Tocci A, Rezzoug F, Wahbi K, Touraine J L
Transplantation and Clinical Immunology Unit, INSERM U 80, Lyon, France.
Blood. 1995 Mar 15;85(6):1463-71.
We have demonstrated that 0.2% to 11% of cells from the fetal liver (FL) reacted specifically with high concentrations of anti-CD4 monoclonal antibody (MoAb). CD4+ cells from FL were similar in surface phenotype and fluorescence characteristics to the CD4+ population found previously in adult bone marrow (BM). FL and BM cells were seeded in cultures that allow differentiation to primitive precursors. FL cells released many low CD4+ and low Thy+ cells in the supernatant, while BM cells seeded under the same conditions did not. We studied the nonadherent cells harvested from 10-day FL cultures (greater than 90% low CD4+). In methylcellulose, they were able to produce more colonies that appear to be characteristic of earlier stages in the hierarchy of hematopoietic precursors (especially erythroid bursts and colonies composed of both myeloid and erythroid elements) in comparison with CD4- cells from 10-day BM cultures. CD4+ cells harvested from FL cultures initiated secondary cultures containing both a stromal layer and large hematopoietic colonies when replated under conditions similar to those of primary cultures. Furthermore, a limited number of CD4+ cells from 10-day FL cultures were able to repopulate lethally irradiated mice. Although we cannot formally exclude the possibility that the low CD4 cells produced in FL cultures were derived exclusively from the proliferation of the few CD4 cells found in fresh FL, the dynamic analysis of the development of these cells in culture favors the generation of this important population from a CD4- subset of hematopoietic stem cells (HSCs). We speculate that FL contains a prevalent population of very primitive cells not expressing the CD4 antigen, tentatively called "pre-low CD4 precursors." These primitive cells can differentiate into low CD4+ cells that share many characteristics with pluripotent HSCs of the adult type. These data indicate the possibility of using hematopoietic progenitors obtained by the expansion/differentiation of fetal stem cells in culture for transplantation purposes.

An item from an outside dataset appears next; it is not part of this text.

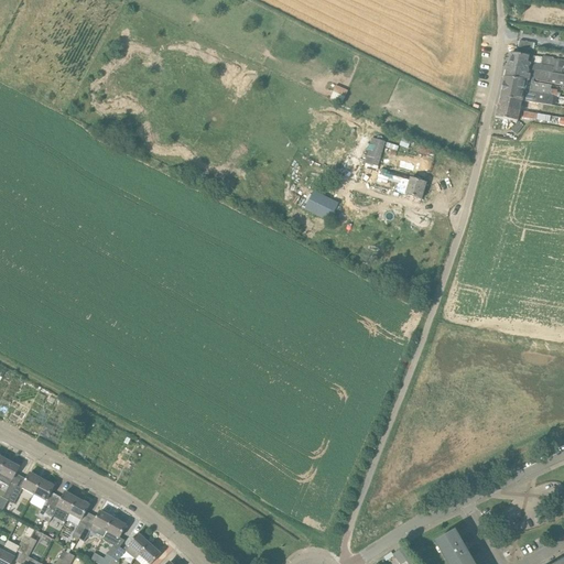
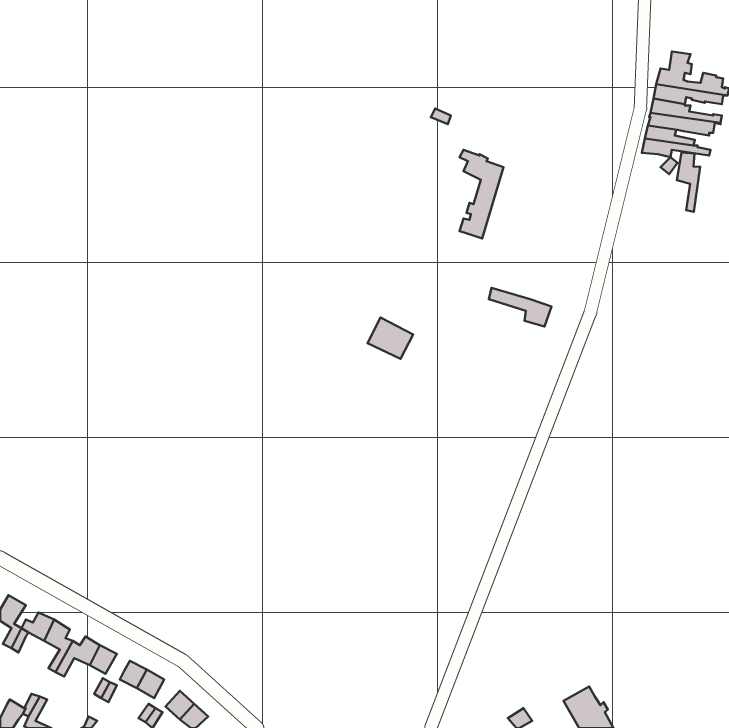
building: none -> [677,152,700,212]
building: [378,169,426,198] -> [489,288,552,326]
building: [304,189,339,221] -> [368,317,413,359]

我们已经证明,来自胎肝(FL)的0.2%至11%的细胞能与高浓度的抗CD4单克隆抗体(MoAb)发生特异性反应。胎肝中的CD4+细胞在表面表型和荧光特征上与先前在成人骨髓(BM)中发现的CD4+群体相似。将胎肝和骨髓细胞接种到允许分化为原始前体的培养物中。胎肝细胞在上清液中释放出许多低CD4+和低Thy+细胞,而在相同条件下接种的骨髓细胞则没有。我们研究了从10天龄胎肝培养物中收获的非贴壁细胞(超过90%为低CD4+)。在甲基纤维素中,与来自10天龄骨髓培养物的CD4-细胞相比,它们能够产生更多的集落,这些集落似乎具有造血前体层次结构中早期阶段的特征(特别是红系爆发集落以及由髓系和红系成分组成的集落)。当在与原代培养相似的条件下重新接种时,从胎肝培养物中收获的CD4+细胞启动了含有基质层和大型造血集落的二次培养。此外,来自10天龄胎肝培养物的有限数量的CD4+细胞能够使受致死性照射的小鼠重建造血。尽管我们不能完全排除胎肝培养物中产生的低CD4细胞仅来自新鲜胎肝中少数CD4细胞增殖的可能性,但对这些细胞在培养中发育的动态分析有利于从造血干细胞(HSC)的CD4-亚群产生这一重要群体。我们推测胎肝中含有大量不表达CD4抗原的非常原始的细胞,暂称为“前低CD4前体”。这些原始细胞可以分化为低CD4+细胞,这些细胞与成人型多能造血干细胞有许多共同特征。这些数据表明,有可能将通过培养胎儿干细胞的扩增/分化获得的造血祖细胞用于移植目的。